This is probably the strangest result I found while writing my thesis. I’ll explain what it’s showing ‘cause it certainly isn’t obvious from this graph (especially if you don’t know structural equation modeling, aka SEM) and then tell you why I’d like to study something like this in depth.
SEM is basically the process by which researchers attempt to construct models of the relationships amongst variables that best fit a given data set. For example, if the data I’m interested in are a bunch of variables related to the Big Five personality factors and I as a researcher have evidence to support a specific structure of relationships amongst these variables and factors, I can construct a structural equation model that numerically represents how I think the variables are related. I can then test my model against the actual relationships amongst the variables in the actual data.
Fit indices, the whole topic of my thesis, are calculations which allow researchers to quantify the degree to which their hypothesized model accurately represents the real structure of the relationships amongst the variables in the data. Most fit indices range from 0 to 1, though the meaning of scores of 0 and 1 differ depending on the index. Model fit can be affected by a bunch of stuff, but most obviously (and importantly) it is affected by inaccuracies in the hypothesized model.

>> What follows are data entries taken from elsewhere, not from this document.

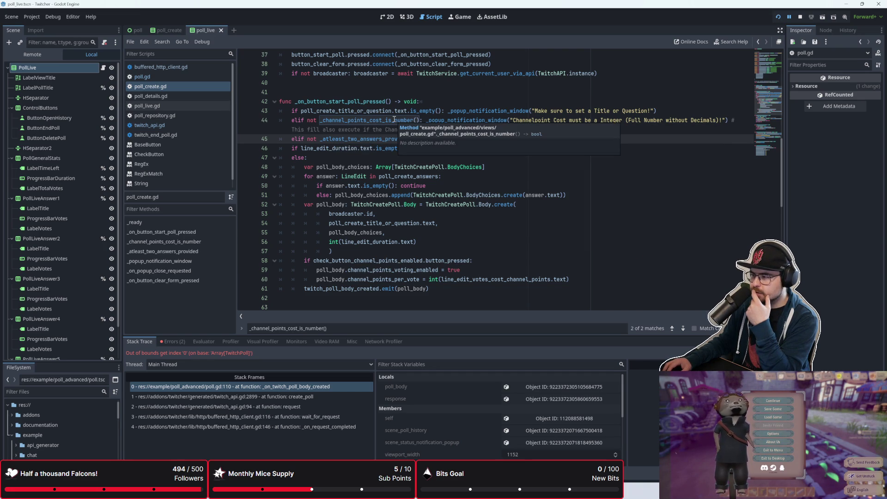
mouse_move(386, 221)
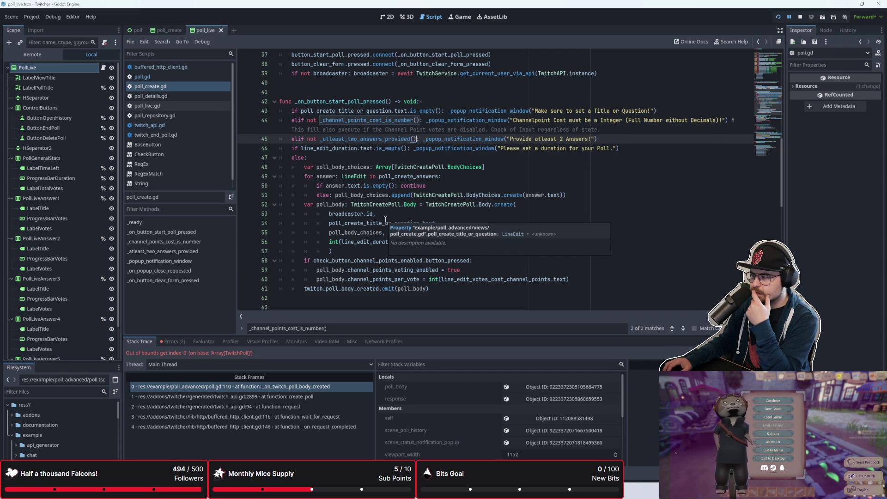
scroll(385, 221, down, 5)
scroll(385, 221, up, 6)
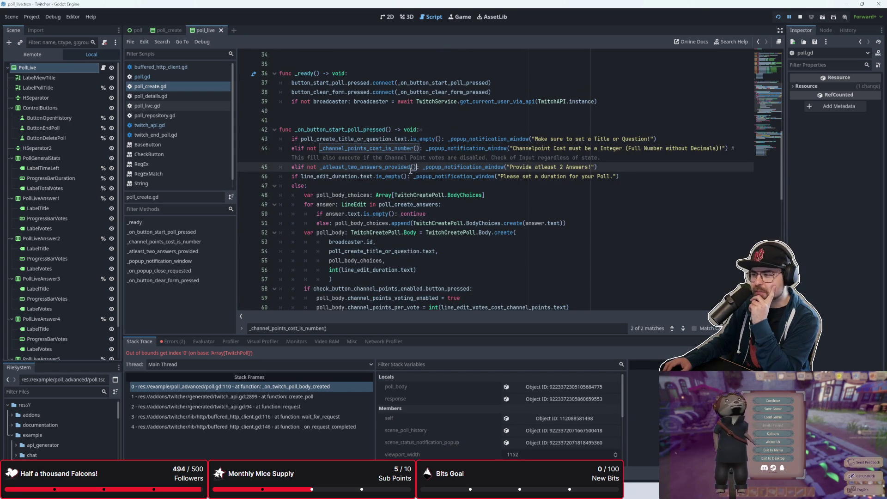
scroll(412, 167, down, 1)
scroll(411, 172, down, 4)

For example, say I had a model in which I had variable A, variable B, and variable C all related to factor X but all uncorrelated with one another (good luck with that setup, but it’s good for this example). I fit this to data which, indeed, has A, B, and C all related to X but also has B and C covarying via their errors. The fact that my model is missing this covariation would factor into the calculation of the fit index, lowering its value.
Without going into the gory details of how these simulations were constructed and what model misspecification we added so that the fit index would have a discrepancy to work with (that is, the proposed model in the simulations purposefully didn’t match the underlying structure of the data and thus would have a fit index indicating a certain degree of misspecification), I’ll tell you what we did for this plot. I’ll tell you as I describe the plot, actually, ‘cause I think that’d be easiest.

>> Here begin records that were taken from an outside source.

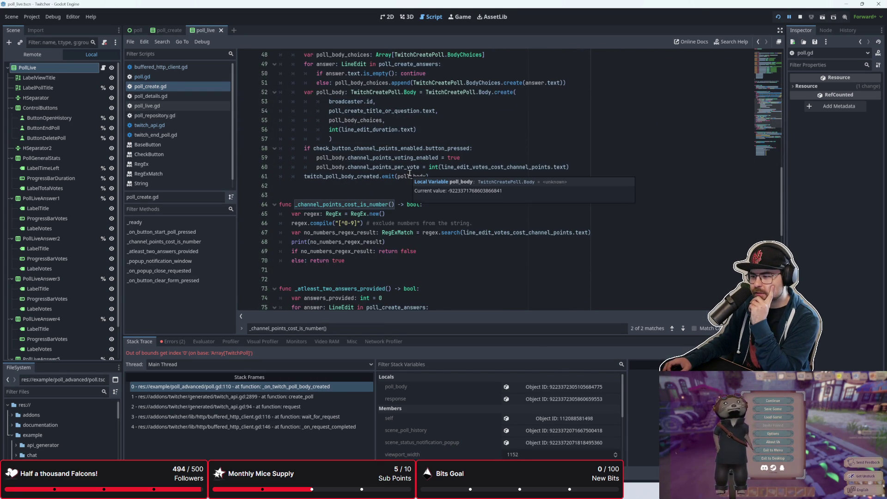
scroll(410, 173, up, 4)
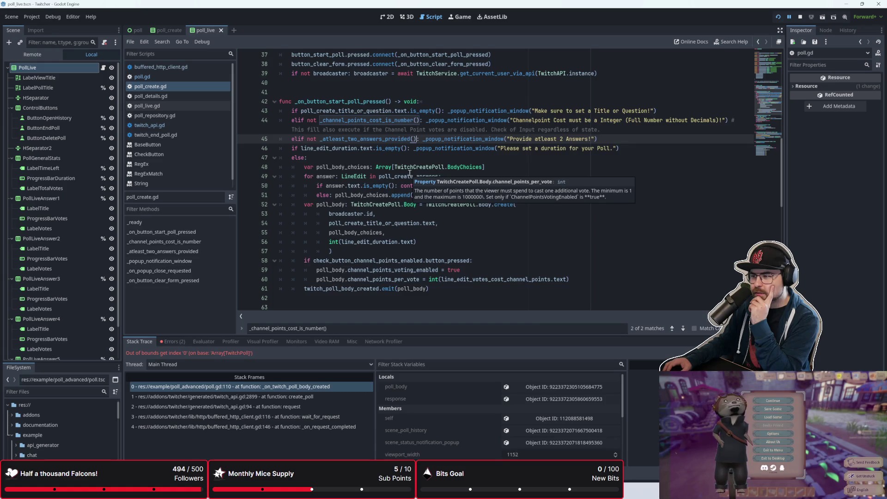
scroll(410, 173, down, 3)
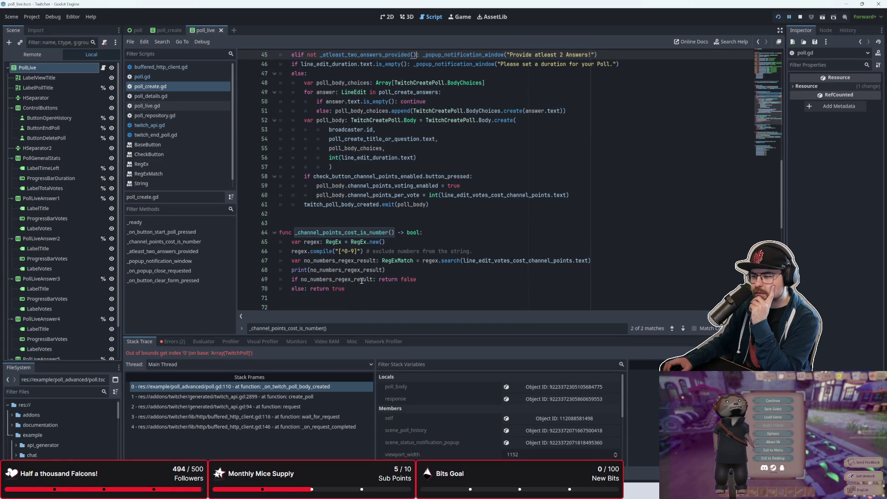
mouse_move(361, 280)
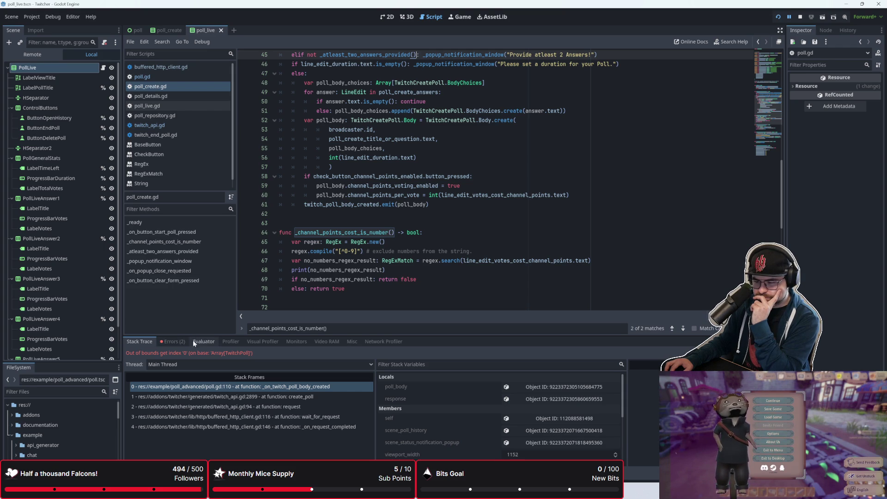
key(alt+o)
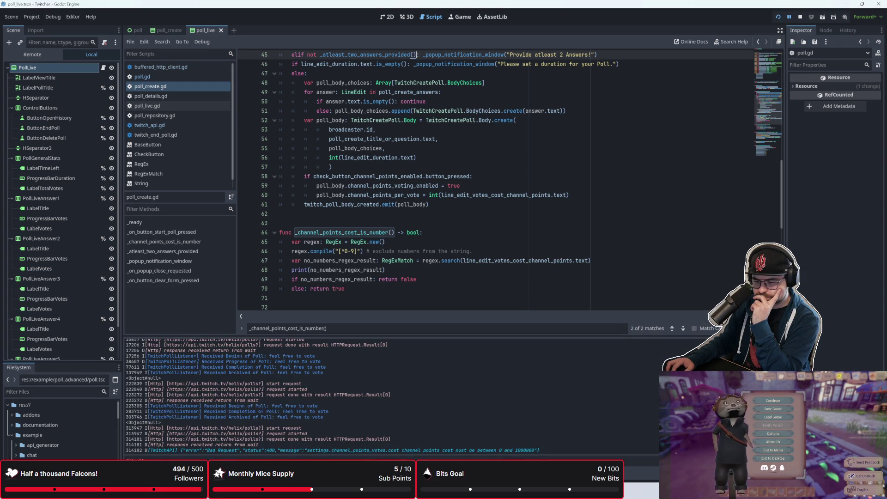
key(alt+d)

Recall from like 20 sentences ago: SEM is about creating an accurate representation of the real relationships that exist amongst a set of variables. This representation of the true relationships amongst the data (called the “true model”) takes the form of a researcher’s proposed model (called the “hypothesized model”). I’ve labeled the pic above appropriately.
For the plot at the beginning of this blog, there were actually 18 simulated models—each with two factors and 24 indicator variables. The only differences between each of these models was how many indicator variables loaded onto the two factors. For example, one model looked like this (click to make these pics bigger, BTW):
And another model looked like this:
For each model, all the errors of the indicators were uncorrelated except for V1 and V2 (indicated by the crappily-drawn red arrows). You don’t really need to know what that means to get the rest of this blog; basically all you need to know is that each of the models had one extra “path” (or relationship between variables) in addition to the relationship between the two factors and the 24 indicator-to-factor relationships. So for each model, there totaled a number of 26 pathways or relationships between variables.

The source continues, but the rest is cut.